*CONSEGNA 1*. Riproduci tale e quale, dal brano su «La casa di marzapane», il tratto che va da "Fra le due società, Mandala" fino a "la condizione umana.".

*BRANO DA LEGGERE*.
========================================================================
Fra le due società, Mandala e Mondrian, si scatena una rivalità pubblicizzata come lotta per la sopravvivenza; ma, non a caso, dopo la morte di Bix, si scoprirà che l’inventore di «Riprenditi l’inconscio» aveva destinato una cospicua fetta del suo lascito alla società di Chris, che da sempre lo combatte: è l’estrema ricerca di redenzione di un uomo in fin di vita, consapevole di avere inventato un marchingegno capace di stravolgere la condizione umana.

In sintonia con la grande rete informatica da cui nulla ormai può prescindere, tutto quanto avviene in questo libro è governato da un intrico di connessioni e di reciproche dipendenze. E tutti i personaggi hanno tra loro una qualche parentela o una stretta contiguità, che li riporta a quanto avevano vissuto sulle pagine del Tempo è un bastardo, dove non a caso Jennifer Egan anticipava, in passaggi declinati al futuro anteriore, quanto sarebbe loro successo negli anni a venire. Quel futuro è ora il tempo presente in cui La casa di marzapane si svolge, dove chi avevamo incontrato da ragazzo è ormai un adulto maturo e chi era già avanti nell’età ha varcato la soglia delle vecchaia. Bennie Salazar, padre del ribelle Chris, che nel romanzo precedente tentava di riportare in vita il suo desiderio sessuale sciogliendo piccole scaglie d’oro nel caffè, ora torna al mondo del rock in cui aveva fatto fortuna attirando a sé i mediocri musicisti di un tempo, per portare se stesso – e loro con lui – a una rinverdita celebrità; ma contrariamente agli altri, Bennie esibisce – in un capitolo che consiste di soli scambi di mail, qualche barlume di consapevolezza: «Il solo modo di avere rilevanza, alla nostra età – scrive alla ex moglie Stephanie – è la nostalgia autoironica ma non è questo – voglio dirlo chiaramente – il fine cui puntiamo. La nostalgia autoironica è soltanto il portale, la casa di marzapane, se volete con cui speriamo di attirare e stregare una nuova generazione».
========================================================================
*DATI FORNITI*.
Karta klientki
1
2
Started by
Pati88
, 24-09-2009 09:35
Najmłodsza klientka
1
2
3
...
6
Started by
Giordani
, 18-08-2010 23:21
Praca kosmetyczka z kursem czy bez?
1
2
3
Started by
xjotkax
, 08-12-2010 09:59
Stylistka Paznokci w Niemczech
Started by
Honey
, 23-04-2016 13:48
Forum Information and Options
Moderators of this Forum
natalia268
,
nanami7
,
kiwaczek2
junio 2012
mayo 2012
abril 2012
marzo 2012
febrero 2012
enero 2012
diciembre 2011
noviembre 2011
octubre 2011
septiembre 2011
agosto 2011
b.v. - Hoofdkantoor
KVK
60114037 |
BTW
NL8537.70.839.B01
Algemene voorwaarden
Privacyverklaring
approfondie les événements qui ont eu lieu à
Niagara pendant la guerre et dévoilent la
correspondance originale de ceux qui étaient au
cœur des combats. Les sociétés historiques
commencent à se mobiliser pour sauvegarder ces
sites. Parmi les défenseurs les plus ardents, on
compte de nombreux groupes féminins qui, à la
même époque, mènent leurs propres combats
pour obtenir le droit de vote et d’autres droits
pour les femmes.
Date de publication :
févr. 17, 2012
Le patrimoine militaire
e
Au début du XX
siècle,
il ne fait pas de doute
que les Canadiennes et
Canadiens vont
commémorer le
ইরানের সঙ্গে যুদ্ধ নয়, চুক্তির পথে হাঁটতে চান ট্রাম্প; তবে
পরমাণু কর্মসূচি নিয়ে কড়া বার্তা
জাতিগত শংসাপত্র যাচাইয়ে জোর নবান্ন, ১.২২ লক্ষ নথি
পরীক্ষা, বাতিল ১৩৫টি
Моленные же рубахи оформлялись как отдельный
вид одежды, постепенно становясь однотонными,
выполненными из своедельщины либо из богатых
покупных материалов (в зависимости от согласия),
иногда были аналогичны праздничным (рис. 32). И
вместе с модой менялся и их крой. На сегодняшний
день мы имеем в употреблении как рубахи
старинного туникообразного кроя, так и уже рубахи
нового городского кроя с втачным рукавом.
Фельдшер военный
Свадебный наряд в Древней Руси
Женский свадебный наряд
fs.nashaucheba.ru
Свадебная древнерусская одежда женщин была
========================================================================
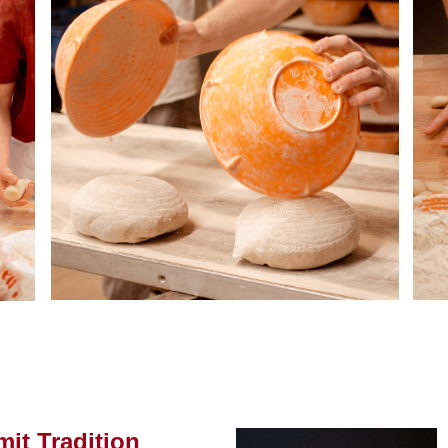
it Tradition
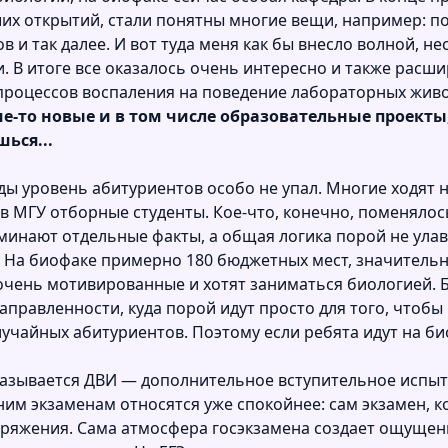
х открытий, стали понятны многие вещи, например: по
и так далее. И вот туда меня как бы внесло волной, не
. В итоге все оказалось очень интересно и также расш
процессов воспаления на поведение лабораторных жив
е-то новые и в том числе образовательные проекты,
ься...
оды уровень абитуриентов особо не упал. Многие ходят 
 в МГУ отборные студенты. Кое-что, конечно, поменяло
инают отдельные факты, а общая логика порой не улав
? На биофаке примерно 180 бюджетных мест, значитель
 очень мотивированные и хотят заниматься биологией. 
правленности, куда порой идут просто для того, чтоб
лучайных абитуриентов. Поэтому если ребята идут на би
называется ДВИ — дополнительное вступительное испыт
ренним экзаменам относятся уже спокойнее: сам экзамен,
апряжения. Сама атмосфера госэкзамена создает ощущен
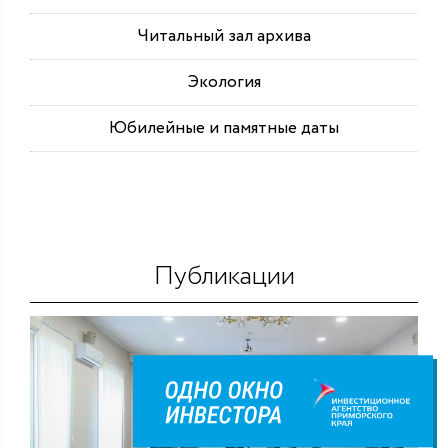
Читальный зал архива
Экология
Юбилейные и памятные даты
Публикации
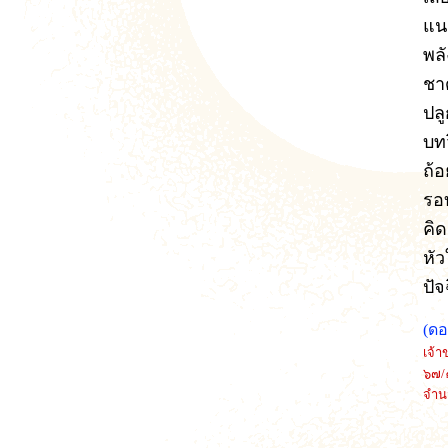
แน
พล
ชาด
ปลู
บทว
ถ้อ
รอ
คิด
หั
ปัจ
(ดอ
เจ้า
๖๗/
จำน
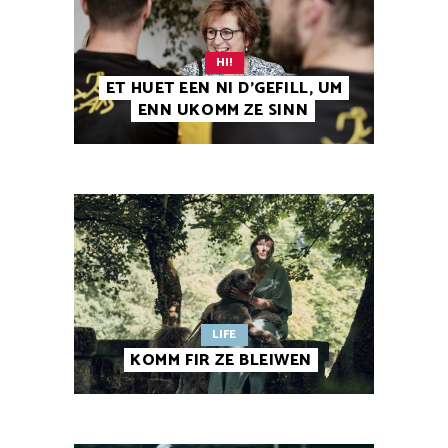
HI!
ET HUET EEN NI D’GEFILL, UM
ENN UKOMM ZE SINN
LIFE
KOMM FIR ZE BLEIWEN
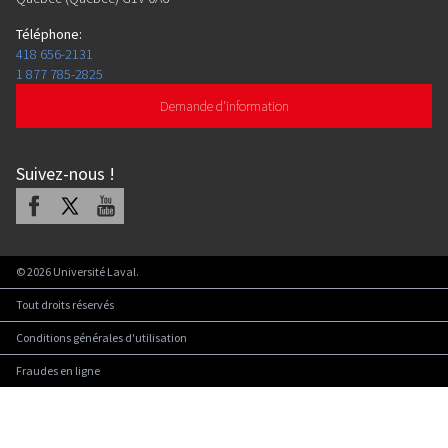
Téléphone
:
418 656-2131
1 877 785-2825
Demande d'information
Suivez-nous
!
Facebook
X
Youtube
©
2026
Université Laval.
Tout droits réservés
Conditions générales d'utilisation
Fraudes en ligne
========================================================================
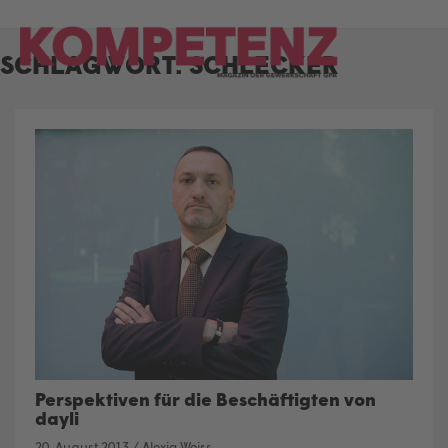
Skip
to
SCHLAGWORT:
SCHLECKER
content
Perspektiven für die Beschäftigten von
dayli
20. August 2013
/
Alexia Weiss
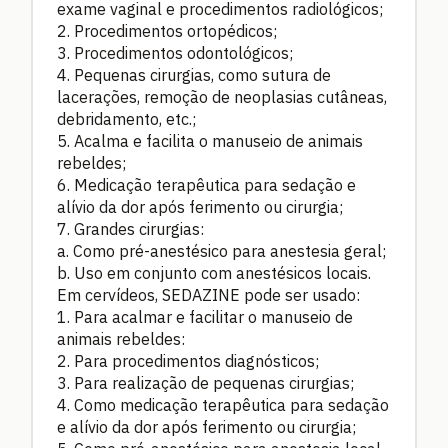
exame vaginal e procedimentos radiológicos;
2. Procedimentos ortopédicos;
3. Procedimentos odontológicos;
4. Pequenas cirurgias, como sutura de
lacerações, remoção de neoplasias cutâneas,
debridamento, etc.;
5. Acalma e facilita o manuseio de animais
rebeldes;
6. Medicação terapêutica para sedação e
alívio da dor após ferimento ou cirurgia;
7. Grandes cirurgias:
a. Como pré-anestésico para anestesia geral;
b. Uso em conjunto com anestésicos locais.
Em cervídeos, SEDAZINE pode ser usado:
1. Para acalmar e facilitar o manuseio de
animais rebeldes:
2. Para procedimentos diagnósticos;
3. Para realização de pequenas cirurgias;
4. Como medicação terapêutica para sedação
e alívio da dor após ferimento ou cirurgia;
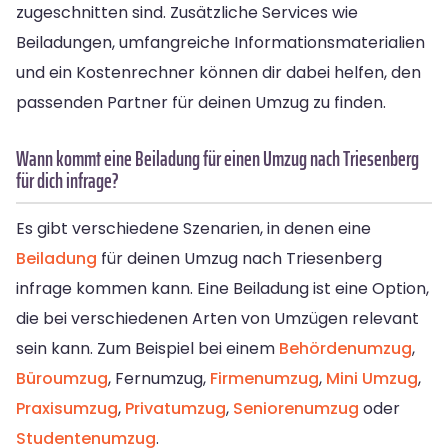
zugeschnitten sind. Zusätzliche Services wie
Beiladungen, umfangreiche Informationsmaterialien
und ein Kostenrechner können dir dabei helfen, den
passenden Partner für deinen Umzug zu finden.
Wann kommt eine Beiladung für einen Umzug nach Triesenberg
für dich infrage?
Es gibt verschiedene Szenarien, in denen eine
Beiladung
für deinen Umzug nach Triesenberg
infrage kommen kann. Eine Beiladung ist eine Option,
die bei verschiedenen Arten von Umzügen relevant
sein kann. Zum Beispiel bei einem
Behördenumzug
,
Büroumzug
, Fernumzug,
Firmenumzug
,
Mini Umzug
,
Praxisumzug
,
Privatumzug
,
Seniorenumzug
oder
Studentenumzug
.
========================================================================
*CONSEGNA 2*. Trascrivi identico, dai blocchi di righe qui sopra, il tratto che va dalla riga che contiene "exame vaginal e procedimentos radiológicos;" fino alla riga che contiene "3. Para realização de pequenas cirurgias;", comprese queste due.

*RISULTATO 1*.
Fra le due società, Mandala e Mondrian, si scatena una rivalità pubblicizzata come lotta per la sopravvivenza; ma, non a caso, dopo la morte di Bix, si scoprirà che l’inventore di «Riprenditi l’inconscio» aveva destinato una cospicua fetta del suo lascito alla società di Chris, che da sempre lo combatte: è l’estrema ricerca di redenzione di un uomo in fin di vita, consapevole di avere inventato un marchingegno capace di stravolgere la condizione umana.

*RISULTATO 2*.
exame vaginal e procedimentos radiológicos;
2. Procedimentos ortopédicos;
3. Procedimentos odontológicos;
4. Pequenas cirurgias, como sutura de
lacerações, remoção de neoplasias cutâneas,
debridamento, etc.;
5. Acalma e facilita o manuseio de animais
rebeldes;
6. Medicação terapêutica para sedação e
alívio da dor após ferimento ou cirurgia;
7. Grandes cirurgias:
a. Como pré-anestésico para anestesia geral;
b. Uso em conjunto com anestésicos locais.
Em cervídeos, SEDAZINE pode ser usado:
1. Para acalmar e facilitar o manuseio de
animais rebeldes:
2. Para procedimentos diagnósticos;
3. Para realização de pequenas cirurgias;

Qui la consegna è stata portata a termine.